> **Exercise**
Locate, in the data below, the line that contains "M151 624C494 427" and the line that contains "<!-- border -->"; reproduce exactly those two lines and every line between them, nothing more.

___ Data for this task ___

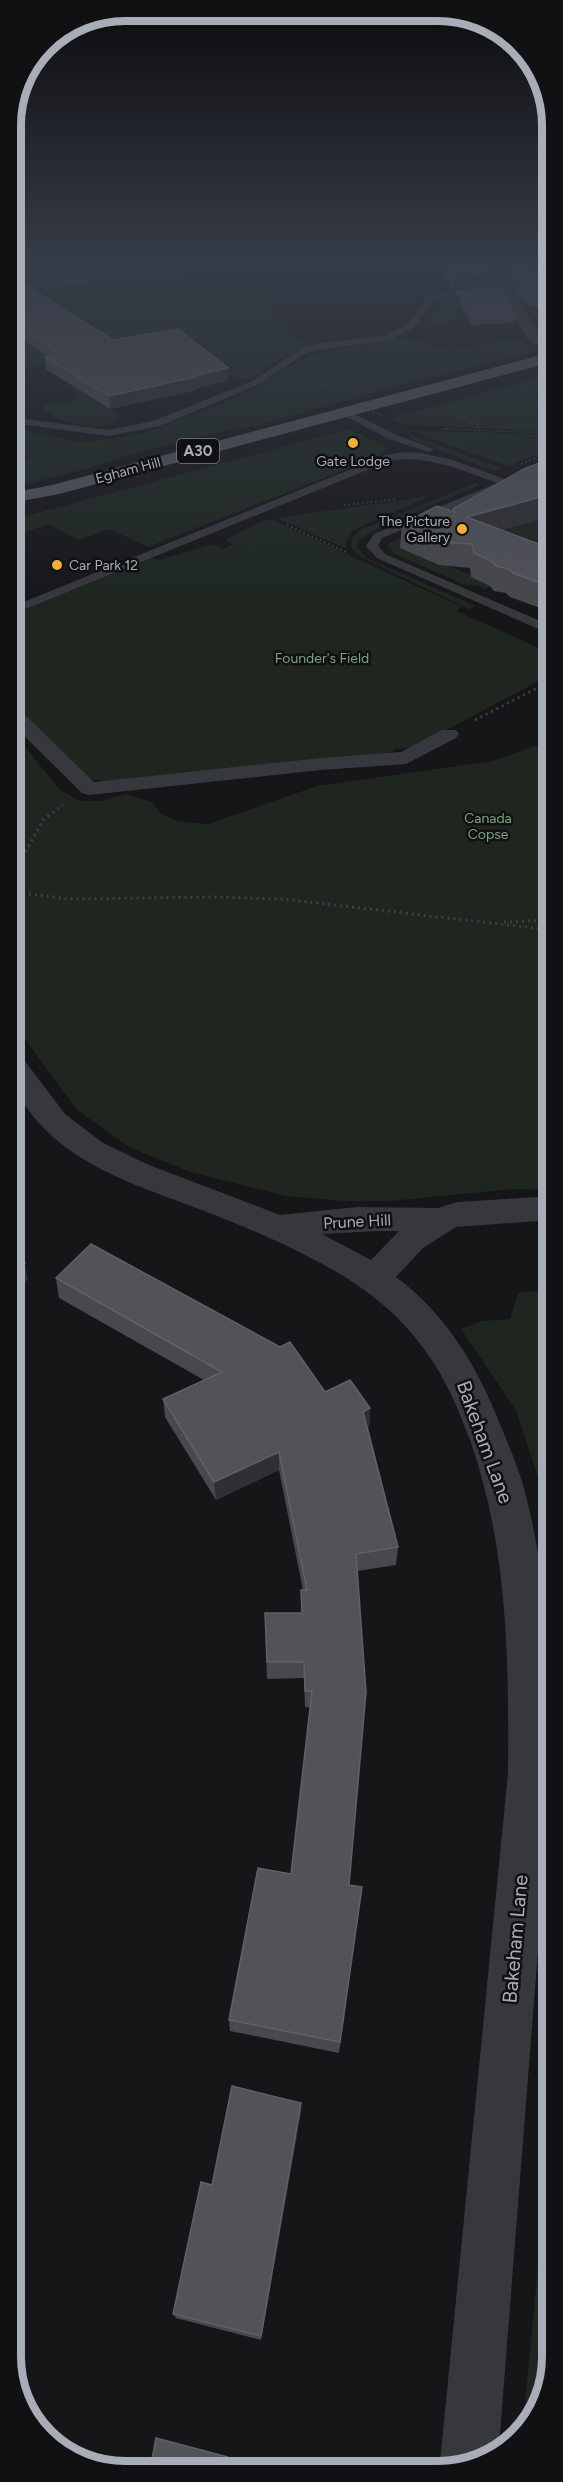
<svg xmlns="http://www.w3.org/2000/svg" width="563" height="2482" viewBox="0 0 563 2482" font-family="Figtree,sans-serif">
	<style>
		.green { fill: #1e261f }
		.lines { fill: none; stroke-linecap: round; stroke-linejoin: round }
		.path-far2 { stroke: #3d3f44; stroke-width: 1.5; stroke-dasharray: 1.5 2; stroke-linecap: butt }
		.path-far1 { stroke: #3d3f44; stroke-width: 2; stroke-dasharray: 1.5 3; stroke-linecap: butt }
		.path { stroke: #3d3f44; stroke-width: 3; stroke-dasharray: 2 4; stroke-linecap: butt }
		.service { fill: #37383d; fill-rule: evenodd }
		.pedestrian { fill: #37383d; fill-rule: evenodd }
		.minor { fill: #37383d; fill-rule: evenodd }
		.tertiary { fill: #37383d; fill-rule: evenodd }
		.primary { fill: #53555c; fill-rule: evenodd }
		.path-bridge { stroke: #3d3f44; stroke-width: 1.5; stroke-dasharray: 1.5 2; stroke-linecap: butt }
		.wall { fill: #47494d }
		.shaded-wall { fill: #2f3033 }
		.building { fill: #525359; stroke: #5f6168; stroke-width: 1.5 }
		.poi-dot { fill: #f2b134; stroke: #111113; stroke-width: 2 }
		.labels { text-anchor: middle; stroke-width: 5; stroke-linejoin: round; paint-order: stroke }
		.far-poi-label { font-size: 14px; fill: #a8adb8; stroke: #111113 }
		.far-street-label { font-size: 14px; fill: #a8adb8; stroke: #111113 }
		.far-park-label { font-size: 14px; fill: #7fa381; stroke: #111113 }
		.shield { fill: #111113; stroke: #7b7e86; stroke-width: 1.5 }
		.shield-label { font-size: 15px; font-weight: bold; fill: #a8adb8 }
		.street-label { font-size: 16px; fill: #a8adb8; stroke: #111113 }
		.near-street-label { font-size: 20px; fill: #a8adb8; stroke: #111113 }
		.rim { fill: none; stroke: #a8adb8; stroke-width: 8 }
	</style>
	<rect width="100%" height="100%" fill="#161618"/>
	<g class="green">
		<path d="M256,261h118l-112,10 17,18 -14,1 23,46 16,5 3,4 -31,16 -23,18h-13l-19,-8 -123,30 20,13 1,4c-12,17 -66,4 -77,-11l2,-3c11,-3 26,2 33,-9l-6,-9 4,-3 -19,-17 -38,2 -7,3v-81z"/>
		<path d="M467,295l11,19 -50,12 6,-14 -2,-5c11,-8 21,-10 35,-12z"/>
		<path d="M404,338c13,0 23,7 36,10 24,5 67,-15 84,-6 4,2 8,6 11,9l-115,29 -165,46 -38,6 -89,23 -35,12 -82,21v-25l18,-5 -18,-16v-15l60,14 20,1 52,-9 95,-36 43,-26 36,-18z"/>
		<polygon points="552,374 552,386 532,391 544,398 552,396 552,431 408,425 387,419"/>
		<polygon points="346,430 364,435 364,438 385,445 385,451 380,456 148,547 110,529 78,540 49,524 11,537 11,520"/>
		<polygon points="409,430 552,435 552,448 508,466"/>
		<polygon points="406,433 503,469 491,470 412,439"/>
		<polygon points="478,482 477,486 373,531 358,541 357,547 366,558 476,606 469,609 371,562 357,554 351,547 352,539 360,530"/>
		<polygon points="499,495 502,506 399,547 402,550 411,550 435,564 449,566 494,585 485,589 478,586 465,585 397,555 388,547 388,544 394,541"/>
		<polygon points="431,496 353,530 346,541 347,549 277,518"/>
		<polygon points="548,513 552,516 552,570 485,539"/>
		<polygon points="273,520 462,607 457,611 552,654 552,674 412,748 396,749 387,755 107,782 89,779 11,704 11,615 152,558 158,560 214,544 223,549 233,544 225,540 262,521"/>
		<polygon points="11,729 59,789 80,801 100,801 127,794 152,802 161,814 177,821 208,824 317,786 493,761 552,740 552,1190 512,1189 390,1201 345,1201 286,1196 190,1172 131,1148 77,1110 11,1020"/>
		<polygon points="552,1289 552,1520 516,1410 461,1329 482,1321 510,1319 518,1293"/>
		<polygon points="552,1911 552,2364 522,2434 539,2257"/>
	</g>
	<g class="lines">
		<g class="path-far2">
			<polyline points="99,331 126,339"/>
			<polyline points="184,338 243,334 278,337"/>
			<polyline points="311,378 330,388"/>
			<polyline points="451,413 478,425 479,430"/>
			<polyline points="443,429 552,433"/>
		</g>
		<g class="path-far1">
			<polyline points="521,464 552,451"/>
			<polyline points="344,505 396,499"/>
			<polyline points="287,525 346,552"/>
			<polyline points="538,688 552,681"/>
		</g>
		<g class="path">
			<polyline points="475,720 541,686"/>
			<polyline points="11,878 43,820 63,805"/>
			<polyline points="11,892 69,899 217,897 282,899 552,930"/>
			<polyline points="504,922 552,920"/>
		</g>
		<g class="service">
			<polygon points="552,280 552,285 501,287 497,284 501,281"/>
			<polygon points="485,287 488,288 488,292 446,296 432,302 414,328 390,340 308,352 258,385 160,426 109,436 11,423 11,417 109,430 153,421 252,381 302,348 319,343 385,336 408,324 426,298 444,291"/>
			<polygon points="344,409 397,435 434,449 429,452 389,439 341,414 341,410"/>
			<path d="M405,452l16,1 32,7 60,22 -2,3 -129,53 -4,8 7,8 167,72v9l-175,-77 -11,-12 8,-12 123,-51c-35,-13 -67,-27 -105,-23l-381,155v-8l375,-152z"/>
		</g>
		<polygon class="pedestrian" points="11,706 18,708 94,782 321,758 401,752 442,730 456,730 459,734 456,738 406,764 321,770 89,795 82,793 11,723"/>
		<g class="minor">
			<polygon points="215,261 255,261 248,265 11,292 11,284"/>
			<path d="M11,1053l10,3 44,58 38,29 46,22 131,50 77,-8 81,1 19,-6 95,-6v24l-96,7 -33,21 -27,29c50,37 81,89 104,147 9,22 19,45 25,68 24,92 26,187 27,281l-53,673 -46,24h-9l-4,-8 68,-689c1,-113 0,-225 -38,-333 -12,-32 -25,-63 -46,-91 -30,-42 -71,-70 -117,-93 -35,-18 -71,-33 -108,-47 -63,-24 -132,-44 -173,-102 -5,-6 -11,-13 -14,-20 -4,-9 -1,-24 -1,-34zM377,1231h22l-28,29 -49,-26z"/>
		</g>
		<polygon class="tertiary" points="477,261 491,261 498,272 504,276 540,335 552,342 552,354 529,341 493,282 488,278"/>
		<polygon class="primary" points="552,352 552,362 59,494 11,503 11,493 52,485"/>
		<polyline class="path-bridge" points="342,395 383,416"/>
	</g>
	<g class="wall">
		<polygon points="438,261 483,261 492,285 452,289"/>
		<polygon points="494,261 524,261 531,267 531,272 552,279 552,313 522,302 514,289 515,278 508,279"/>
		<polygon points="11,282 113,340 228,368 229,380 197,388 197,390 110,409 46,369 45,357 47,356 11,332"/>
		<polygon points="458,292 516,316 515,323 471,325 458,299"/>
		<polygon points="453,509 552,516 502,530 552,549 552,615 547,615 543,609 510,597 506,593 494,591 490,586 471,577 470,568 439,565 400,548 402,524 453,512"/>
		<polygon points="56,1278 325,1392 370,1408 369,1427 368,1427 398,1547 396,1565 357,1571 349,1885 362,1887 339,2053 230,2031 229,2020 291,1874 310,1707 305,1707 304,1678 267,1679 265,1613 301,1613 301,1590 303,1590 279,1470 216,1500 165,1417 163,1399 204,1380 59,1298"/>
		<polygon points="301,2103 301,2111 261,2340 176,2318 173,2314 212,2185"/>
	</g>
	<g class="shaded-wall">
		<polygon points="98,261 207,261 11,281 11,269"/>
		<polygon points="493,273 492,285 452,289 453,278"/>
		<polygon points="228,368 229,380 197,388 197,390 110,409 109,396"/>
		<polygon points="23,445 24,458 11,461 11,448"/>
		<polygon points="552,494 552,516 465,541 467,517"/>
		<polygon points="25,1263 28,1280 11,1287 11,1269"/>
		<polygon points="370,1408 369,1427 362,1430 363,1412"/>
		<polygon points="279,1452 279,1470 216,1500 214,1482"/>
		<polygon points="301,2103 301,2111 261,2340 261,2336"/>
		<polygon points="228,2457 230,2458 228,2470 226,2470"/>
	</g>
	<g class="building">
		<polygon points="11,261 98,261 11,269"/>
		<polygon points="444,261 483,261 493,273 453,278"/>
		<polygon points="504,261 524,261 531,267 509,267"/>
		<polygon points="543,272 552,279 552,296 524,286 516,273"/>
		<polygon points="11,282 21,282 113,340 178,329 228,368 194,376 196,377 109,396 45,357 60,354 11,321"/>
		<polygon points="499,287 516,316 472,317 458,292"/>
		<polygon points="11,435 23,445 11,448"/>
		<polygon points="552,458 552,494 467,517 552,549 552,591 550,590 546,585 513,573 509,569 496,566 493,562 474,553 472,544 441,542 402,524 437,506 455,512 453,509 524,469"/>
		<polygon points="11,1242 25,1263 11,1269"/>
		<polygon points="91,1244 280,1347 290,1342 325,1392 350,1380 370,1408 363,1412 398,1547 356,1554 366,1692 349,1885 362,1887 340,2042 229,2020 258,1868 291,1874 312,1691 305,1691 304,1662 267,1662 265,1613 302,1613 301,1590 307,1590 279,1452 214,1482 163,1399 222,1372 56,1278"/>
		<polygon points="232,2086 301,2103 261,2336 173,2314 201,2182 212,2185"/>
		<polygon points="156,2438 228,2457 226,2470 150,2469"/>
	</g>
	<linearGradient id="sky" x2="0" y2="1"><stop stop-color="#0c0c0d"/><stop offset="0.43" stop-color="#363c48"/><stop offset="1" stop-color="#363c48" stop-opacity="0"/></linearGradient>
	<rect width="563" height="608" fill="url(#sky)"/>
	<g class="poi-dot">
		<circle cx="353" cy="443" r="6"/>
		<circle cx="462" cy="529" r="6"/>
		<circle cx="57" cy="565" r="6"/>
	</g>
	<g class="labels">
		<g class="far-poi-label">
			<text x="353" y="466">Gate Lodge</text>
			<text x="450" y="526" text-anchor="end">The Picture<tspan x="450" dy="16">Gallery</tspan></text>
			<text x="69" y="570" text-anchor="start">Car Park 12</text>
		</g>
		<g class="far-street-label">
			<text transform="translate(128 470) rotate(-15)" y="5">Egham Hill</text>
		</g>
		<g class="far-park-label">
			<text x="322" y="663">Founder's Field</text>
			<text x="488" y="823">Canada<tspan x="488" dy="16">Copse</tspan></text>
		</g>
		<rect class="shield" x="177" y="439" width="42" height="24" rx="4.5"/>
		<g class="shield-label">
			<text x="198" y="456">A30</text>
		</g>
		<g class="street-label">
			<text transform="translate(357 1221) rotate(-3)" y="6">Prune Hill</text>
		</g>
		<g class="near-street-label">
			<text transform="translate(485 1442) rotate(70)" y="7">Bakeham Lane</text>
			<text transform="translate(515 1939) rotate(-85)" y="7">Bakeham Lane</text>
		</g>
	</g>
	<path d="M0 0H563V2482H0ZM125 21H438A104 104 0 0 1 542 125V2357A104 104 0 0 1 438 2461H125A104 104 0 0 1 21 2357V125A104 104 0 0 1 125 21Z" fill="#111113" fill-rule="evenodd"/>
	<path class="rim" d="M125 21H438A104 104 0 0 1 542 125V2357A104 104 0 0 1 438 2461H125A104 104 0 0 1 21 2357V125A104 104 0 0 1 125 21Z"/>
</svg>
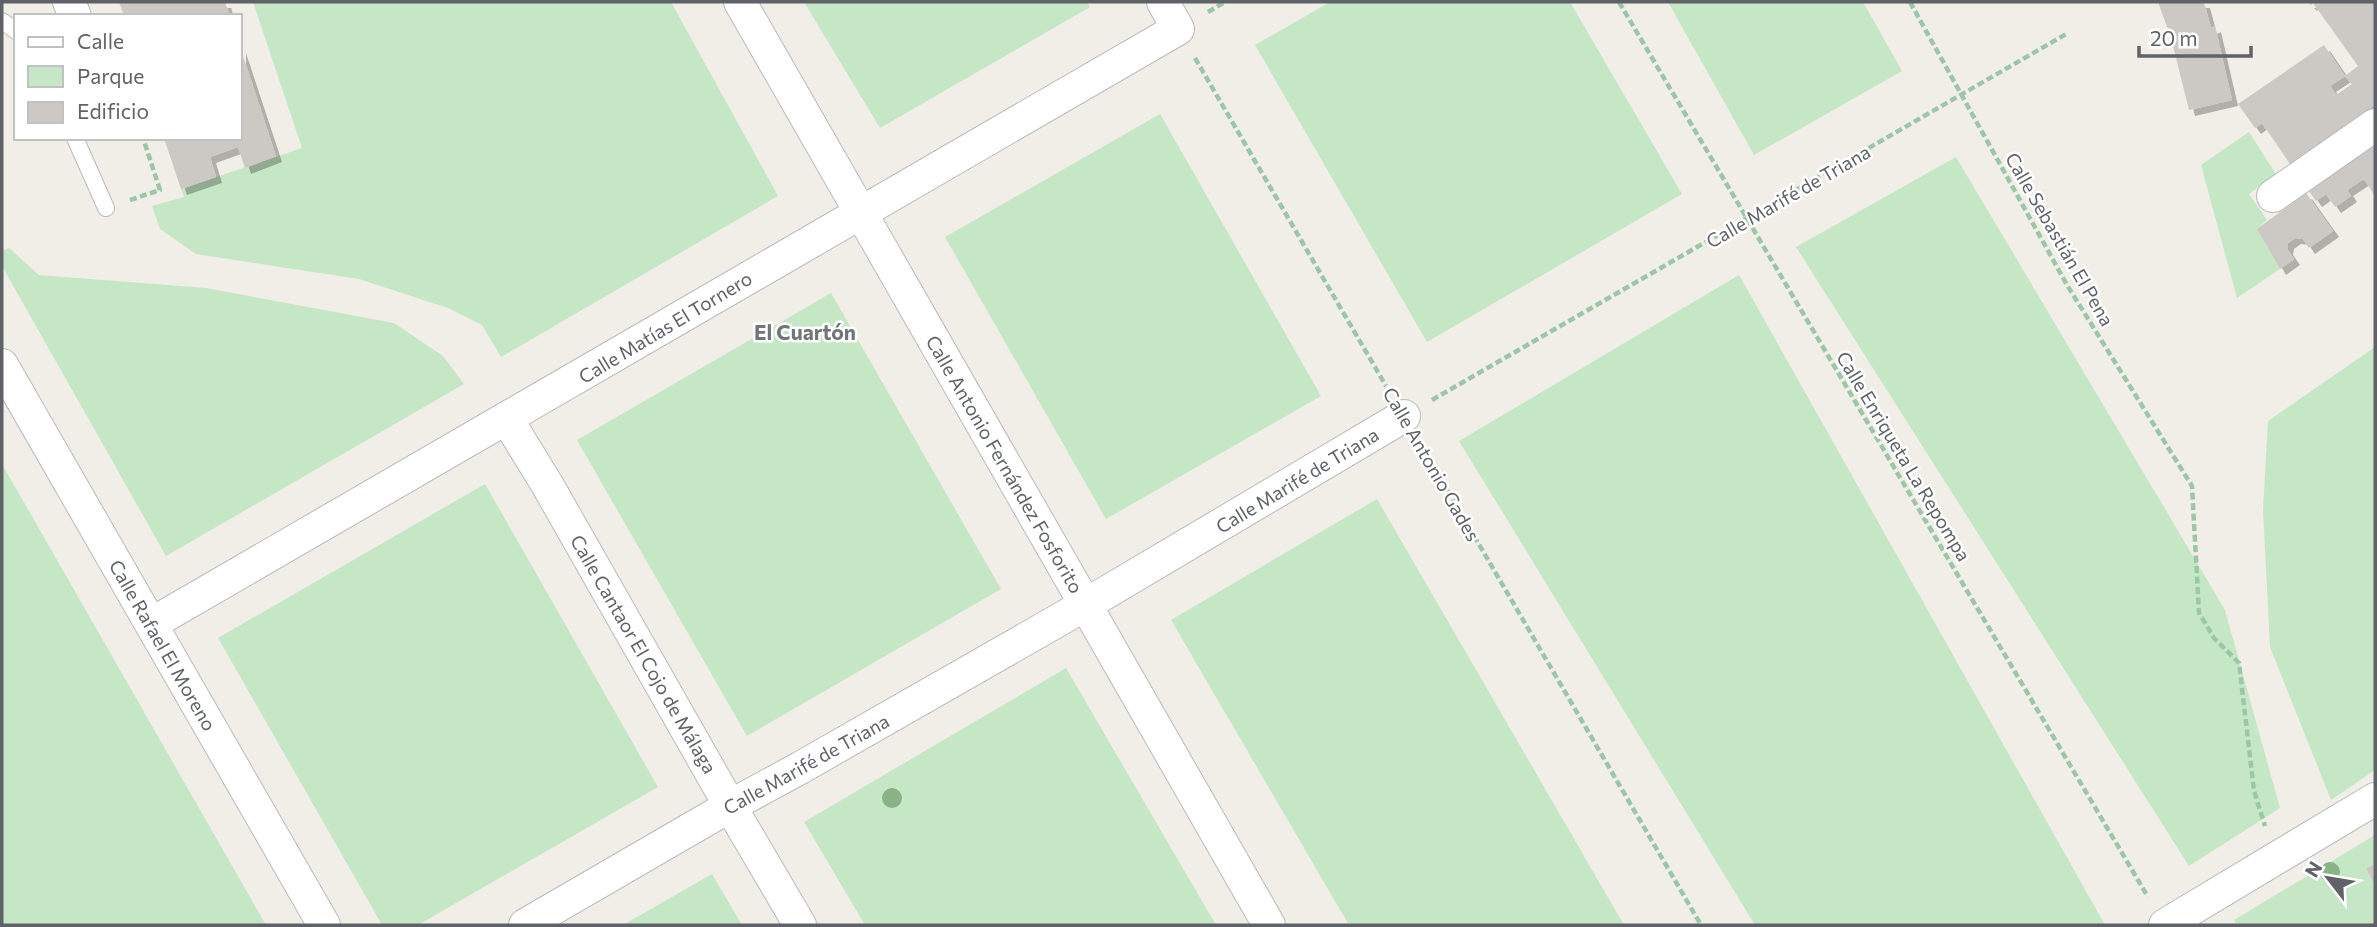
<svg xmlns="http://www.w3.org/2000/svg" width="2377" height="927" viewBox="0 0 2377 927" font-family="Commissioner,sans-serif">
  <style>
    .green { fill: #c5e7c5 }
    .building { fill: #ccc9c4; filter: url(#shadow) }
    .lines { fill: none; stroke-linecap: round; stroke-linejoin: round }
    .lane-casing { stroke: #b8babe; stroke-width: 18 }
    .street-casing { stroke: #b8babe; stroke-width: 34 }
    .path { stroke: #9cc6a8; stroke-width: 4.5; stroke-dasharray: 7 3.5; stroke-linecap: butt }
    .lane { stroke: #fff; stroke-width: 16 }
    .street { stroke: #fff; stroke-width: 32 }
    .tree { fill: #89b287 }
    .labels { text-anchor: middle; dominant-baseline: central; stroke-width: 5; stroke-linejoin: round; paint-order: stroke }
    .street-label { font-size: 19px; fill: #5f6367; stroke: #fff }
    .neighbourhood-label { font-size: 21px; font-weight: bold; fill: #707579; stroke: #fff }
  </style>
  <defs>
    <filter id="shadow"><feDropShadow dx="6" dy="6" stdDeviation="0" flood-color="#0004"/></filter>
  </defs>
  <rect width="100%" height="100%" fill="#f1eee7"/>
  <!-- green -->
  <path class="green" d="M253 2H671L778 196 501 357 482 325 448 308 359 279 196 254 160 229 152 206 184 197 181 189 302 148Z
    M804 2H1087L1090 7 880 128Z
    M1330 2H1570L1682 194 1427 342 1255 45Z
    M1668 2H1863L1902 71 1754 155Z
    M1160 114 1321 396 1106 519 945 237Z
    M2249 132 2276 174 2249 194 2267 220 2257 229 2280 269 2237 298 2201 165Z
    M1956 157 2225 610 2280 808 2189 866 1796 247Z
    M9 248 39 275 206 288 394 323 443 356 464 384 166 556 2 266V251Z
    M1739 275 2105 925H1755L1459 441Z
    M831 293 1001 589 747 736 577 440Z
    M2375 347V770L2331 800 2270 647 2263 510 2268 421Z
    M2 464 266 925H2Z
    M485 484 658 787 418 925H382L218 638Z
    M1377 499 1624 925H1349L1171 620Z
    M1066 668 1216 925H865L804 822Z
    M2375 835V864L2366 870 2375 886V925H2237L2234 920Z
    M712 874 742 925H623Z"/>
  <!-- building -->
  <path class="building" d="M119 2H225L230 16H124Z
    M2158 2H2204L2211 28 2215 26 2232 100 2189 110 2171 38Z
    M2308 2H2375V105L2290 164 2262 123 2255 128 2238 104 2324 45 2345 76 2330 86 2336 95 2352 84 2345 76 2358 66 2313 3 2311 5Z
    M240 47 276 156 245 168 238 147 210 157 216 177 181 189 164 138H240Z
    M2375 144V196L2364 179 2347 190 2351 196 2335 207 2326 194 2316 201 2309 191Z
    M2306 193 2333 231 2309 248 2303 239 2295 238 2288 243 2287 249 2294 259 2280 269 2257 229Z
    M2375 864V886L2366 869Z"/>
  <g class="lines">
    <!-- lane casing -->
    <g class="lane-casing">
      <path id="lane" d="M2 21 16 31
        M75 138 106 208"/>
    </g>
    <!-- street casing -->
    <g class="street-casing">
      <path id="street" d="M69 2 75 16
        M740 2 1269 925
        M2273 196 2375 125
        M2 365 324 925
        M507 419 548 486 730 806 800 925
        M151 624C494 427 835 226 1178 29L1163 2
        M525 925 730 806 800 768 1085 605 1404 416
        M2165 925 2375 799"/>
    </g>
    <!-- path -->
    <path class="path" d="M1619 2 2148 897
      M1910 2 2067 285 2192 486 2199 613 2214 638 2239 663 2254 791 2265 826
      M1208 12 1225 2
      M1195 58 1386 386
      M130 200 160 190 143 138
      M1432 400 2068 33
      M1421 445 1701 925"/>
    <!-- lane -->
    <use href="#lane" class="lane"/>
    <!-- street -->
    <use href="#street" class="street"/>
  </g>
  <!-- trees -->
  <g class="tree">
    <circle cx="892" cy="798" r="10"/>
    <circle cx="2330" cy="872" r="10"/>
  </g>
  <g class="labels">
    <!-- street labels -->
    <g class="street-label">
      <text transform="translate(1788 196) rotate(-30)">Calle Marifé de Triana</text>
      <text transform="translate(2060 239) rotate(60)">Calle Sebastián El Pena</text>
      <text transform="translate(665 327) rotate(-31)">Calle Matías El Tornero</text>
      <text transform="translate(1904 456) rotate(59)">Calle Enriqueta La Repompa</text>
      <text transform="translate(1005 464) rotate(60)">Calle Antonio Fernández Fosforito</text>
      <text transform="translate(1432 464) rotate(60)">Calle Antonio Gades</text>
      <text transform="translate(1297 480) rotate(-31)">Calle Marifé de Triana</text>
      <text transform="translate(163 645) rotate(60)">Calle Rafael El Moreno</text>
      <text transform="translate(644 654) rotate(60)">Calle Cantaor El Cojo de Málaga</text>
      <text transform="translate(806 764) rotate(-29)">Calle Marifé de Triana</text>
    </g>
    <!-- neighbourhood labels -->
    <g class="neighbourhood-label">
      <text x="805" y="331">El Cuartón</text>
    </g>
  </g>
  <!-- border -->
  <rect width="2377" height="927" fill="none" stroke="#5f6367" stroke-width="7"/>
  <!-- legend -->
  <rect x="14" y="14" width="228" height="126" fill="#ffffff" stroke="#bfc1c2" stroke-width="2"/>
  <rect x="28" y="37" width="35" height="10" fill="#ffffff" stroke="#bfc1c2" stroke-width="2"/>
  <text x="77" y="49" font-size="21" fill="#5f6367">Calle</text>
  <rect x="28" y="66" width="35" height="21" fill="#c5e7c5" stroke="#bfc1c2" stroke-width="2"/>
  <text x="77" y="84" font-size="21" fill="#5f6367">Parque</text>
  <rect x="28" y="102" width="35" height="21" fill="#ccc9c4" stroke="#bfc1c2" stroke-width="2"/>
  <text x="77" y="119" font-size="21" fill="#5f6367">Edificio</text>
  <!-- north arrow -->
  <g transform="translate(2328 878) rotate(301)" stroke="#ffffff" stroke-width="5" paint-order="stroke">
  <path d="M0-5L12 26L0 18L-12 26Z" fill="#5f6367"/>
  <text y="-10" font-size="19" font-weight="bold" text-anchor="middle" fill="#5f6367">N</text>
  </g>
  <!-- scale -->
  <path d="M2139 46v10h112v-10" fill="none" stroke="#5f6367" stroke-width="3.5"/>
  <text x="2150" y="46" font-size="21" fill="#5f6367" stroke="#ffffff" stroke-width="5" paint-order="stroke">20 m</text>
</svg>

___

> **Written response**
        M151 624C494 427 835 226 1178 29L1163 2
        M525 925 730 806 800 768 1085 605 1404 416
        M2165 925 2375 799"/>
    </g>
    <!-- path -->
    <path class="path" d="M1619 2 2148 897
      M1910 2 2067 285 2192 486 2199 613 2214 638 2239 663 2254 791 2265 826
      M1208 12 1225 2
      M1195 58 1386 386
      M130 200 160 190 143 138
      M1432 400 2068 33
      M1421 445 1701 925"/>
    <!-- lane -->
    <use href="#lane" class="lane"/>
    <!-- street -->
    <use href="#street" class="street"/>
  </g>
  <!-- trees -->
  <g class="tree">
    <circle cx="892" cy="798" r="10"/>
    <circle cx="2330" cy="872" r="10"/>
  </g>
  <g class="labels">
    <!-- street labels -->
    <g class="street-label">
      <text transform="translate(1788 196) rotate(-30)">Calle Marifé de Triana</text>
      <text transform="translate(2060 239) rotate(60)">Calle Sebastián El Pena</text>
      <text transform="translate(665 327) rotate(-31)">Calle Matías El Tornero</text>
      <text transform="translate(1904 456) rotate(59)">Calle Enriqueta La Repompa</text>
      <text transform="translate(1005 464) rotate(60)">Calle Antonio Fernández Fosforito</text>
      <text transform="translate(1432 464) rotate(60)">Calle Antonio Gades</text>
      <text transform="translate(1297 480) rotate(-31)">Calle Marifé de Triana</text>
      <text transform="translate(163 645) rotate(60)">Calle Rafael El Moreno</text>
      <text transform="translate(644 654) rotate(60)">Calle Cantaor El Cojo de Málaga</text>
      <text transform="translate(806 764) rotate(-29)">Calle Marifé de Triana</text>
    </g>
    <!-- neighbourhood labels -->
    <g class="neighbourhood-label">
      <text x="805" y="331">El Cuartón</text>
    </g>
  </g>
  <!-- border -->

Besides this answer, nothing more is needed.